Thel. Smith was the younger daughter of Stanley George Smith and his wife Elsie. The family moved to South Australia when Thel was twelve months old. Her father enlisted as a soldier in World War I and he was killed in the war in 1917. Her mother took the girls back to Western Australia to live, but by now her friends were in South Australia and she couldn't settle in the west, so they returned to Adelaide.
Thel went to the Flinders Street Practising School, then spent four years at the Methodist Ladies' College. She then got a half scholarship to Chartres' Business College. She later worked in the Children's Welfare Department, in the Boarding Out Office, finding homes for foster children. The man she wanted to marry was transferred to New York, but she felt she had to stay and look after her mother. Both vowed that they would never marry another; if they couldn't marry each other they would remain single. Both kept that promise.
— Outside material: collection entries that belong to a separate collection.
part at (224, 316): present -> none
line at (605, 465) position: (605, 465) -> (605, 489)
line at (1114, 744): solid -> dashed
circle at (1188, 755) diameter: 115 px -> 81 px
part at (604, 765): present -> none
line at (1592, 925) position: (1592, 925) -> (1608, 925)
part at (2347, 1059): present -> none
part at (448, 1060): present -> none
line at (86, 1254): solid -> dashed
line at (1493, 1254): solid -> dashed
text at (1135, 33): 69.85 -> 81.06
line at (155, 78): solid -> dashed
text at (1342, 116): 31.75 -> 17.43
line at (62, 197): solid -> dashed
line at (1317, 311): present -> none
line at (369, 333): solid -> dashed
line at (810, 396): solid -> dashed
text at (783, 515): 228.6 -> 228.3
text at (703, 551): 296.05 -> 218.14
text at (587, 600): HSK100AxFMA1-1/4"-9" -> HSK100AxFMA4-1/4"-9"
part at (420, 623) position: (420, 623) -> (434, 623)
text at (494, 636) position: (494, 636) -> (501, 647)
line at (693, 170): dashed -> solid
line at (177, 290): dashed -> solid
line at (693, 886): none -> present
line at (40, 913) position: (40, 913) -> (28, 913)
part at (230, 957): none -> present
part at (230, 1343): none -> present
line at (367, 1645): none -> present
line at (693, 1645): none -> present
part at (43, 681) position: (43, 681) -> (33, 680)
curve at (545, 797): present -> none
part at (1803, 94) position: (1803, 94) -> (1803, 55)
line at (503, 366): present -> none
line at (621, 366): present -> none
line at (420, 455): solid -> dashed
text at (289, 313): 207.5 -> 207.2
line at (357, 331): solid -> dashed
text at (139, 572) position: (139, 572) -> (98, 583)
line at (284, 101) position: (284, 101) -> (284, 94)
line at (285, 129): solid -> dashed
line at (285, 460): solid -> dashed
Thel was a great reader. One of her earliest recollections is of having her light turned out when she wanted to read in bed. 'At least you can't turn out my thoughts', she said then. She began writing poetry at the age of six. She had her first poem published in the Sunday Mail, in the same issue as her sister Phyl, later to be an artist, had her first picture published.
In 1937 Thel won a writing competiton for the South Australian Rangers. She said she found romance and adventure everywhere around her, and she had a number of short stories and romances, as well as poems, published in women's pages and magazines. She had poems broadcast on radio 5AD, and these were published on request in 1940. Proceeds from the sale of the book were donated to war charities; the Fighting Forces Comforts Fund, the South Australian Division of the Red Cross and the Cheer-Up Hut. She wrote for the Girl Guides the lyrics for three songs, 'Bush Singing', 'Old Green Frog' and 'Camp Fire' which were set to music by Ariel Shearer, broadcast on 5AD, and recordings sent overseas. She also wrote sketches and plays for her Methodist Church at Vermont in the 1950s.
She retired from work at the age of 59, but continued writing until her health prevented her from doing so.